Stored dataset items:
========

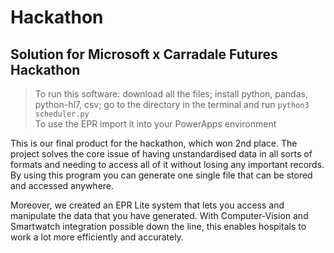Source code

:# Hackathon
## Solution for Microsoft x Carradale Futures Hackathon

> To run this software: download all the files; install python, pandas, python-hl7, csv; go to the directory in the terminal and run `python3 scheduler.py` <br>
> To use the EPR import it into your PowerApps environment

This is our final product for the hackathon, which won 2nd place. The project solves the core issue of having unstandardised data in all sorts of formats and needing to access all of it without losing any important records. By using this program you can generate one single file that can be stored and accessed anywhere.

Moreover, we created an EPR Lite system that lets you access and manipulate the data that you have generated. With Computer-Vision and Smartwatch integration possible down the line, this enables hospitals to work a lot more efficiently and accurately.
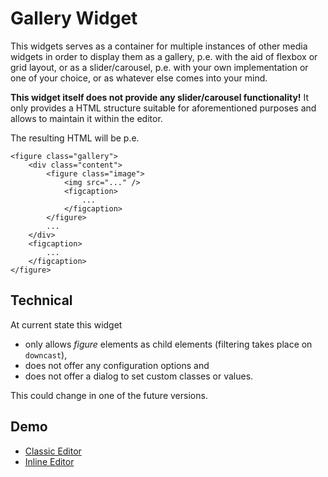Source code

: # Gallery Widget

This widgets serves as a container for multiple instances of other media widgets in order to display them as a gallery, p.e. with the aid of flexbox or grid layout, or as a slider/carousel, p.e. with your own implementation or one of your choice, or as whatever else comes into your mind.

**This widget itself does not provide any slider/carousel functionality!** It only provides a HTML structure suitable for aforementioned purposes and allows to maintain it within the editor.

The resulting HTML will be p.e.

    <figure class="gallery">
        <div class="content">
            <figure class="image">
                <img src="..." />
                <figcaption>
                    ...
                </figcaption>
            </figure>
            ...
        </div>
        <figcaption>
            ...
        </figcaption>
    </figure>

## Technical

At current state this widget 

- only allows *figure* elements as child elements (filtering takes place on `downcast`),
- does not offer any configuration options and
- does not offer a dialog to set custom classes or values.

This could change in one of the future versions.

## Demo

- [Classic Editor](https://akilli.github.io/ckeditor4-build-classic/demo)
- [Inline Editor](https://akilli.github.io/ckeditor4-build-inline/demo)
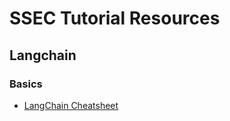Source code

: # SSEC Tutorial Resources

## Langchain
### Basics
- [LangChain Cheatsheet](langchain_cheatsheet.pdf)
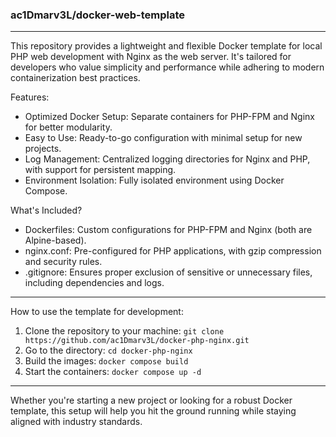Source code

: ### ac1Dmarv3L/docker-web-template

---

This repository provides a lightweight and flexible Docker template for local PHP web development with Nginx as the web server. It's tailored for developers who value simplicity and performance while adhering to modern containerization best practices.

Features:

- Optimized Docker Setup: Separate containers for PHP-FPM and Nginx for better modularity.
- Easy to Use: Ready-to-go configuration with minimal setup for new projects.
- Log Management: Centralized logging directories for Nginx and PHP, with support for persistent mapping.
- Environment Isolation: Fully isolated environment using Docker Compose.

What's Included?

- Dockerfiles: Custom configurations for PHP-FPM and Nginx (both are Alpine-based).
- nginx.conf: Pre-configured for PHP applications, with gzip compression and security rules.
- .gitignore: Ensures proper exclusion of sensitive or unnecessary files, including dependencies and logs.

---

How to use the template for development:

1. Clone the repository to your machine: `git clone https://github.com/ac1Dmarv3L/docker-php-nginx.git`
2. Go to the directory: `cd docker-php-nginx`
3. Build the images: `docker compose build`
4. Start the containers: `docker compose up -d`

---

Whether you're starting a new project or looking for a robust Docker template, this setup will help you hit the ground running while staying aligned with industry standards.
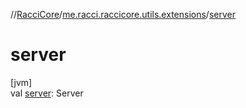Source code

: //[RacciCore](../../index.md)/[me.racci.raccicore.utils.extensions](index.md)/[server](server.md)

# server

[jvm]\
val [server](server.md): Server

========

**Problem description**
From the entries above, select each line containing the string "provides".

**Task output**
**This widget itself does not provide any slider/carousel functionality!** It only provides a HTML structure suitable for aforementioned purposes and allows to maintain it within the editor.
This repository provides a lightweight and flexible Docker template for local PHP web development with Nginx as the web server. It's tailored for developers who value simplicity and performance while adhering to modern containerization best practices.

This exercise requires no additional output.